Pendergast no contestó. El conde les dio la espalda y, con su peculiar ligereza de movimientos, les condujo al otro lado de la sala, a una galería de piedra larga y fría, cuyas paredes estaban decoradas con retratos ennegrecidos por el paso del tiempo, así como con armaduras oxidadas, lanzas, picas, mazas y otras armas medievales.
–Las armaduras carecen de valor. Son reproducciones del siglo XVIII. Los retratos, por si no lo han adivinado, son de mis antepasados. Es una suerte que el tiempo los haya oscurecido, porque los condes de Fosco no son un linaje agraciado. Estas tierras nos pertenecen desde el siglo XIII, cuando mi distinguido antepasado Giovan de Ardaz se las arrebató a un caballero longobardo. La familia se otorgó a sí misma el título de «cavaliere» y adoptó como escudo de armas un dragón rampante con bastón en barra. En la época de los grandes duques fuimos nombrados condes del Sacro Imperio Germánico por la mismísima electriz palatina. Siempre hemos vivido con gran tranquilidad, cuidando nuestras viñas y olivares sin meternos en política ni aspirar a ningún cargo.
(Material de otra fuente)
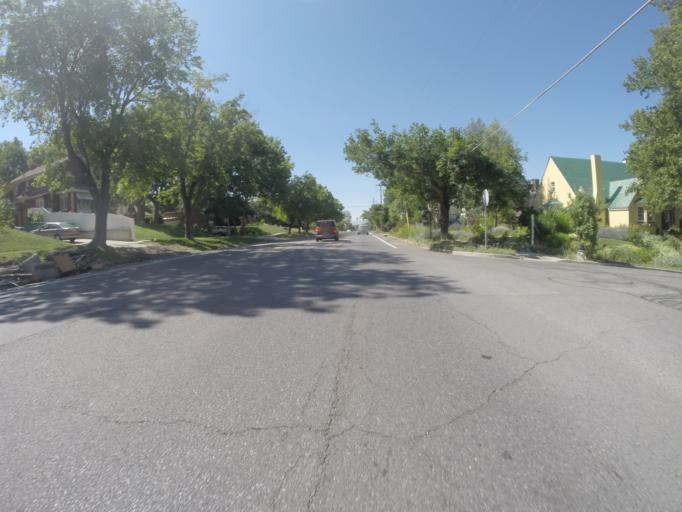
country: US
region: Utah
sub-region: Salt Lake County
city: Willard
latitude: 40.7430
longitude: -111.8539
Los florentinos tenemos un dicho: «Al clavo que sobresale le dan un martillazo». La casa de Fosco nunca ha sobresalido, y en consecuencia no hemos sentido martillazo alguno durante los muchos cambios políticos que ha habido.
–Aun así, conde, usted se las ha arreglado para sobresalir bastante en los últimos meses –repuso Pendergast.
–Lamentablemente, y no por mi voluntad. Mi única intención era recuperar lo que nos pertenecía por derecho. Pero, bueno, tiempo habrá de discutirlo durante la cena.
Salieron de la galería y entraron en un bonito salón con vidrieras y tapices. Fosco señaló una serie de paisajes de gran formato.
–Hobbema y Van Ruisdael.
La atmósfera cambió de pronto, tras una larga sucesión de habitaciones luminosas y amuebladas con buen gusto.
–Entramos en la parte original lombarda del castillo –dijo Fosco–. Se remonta al siglo X.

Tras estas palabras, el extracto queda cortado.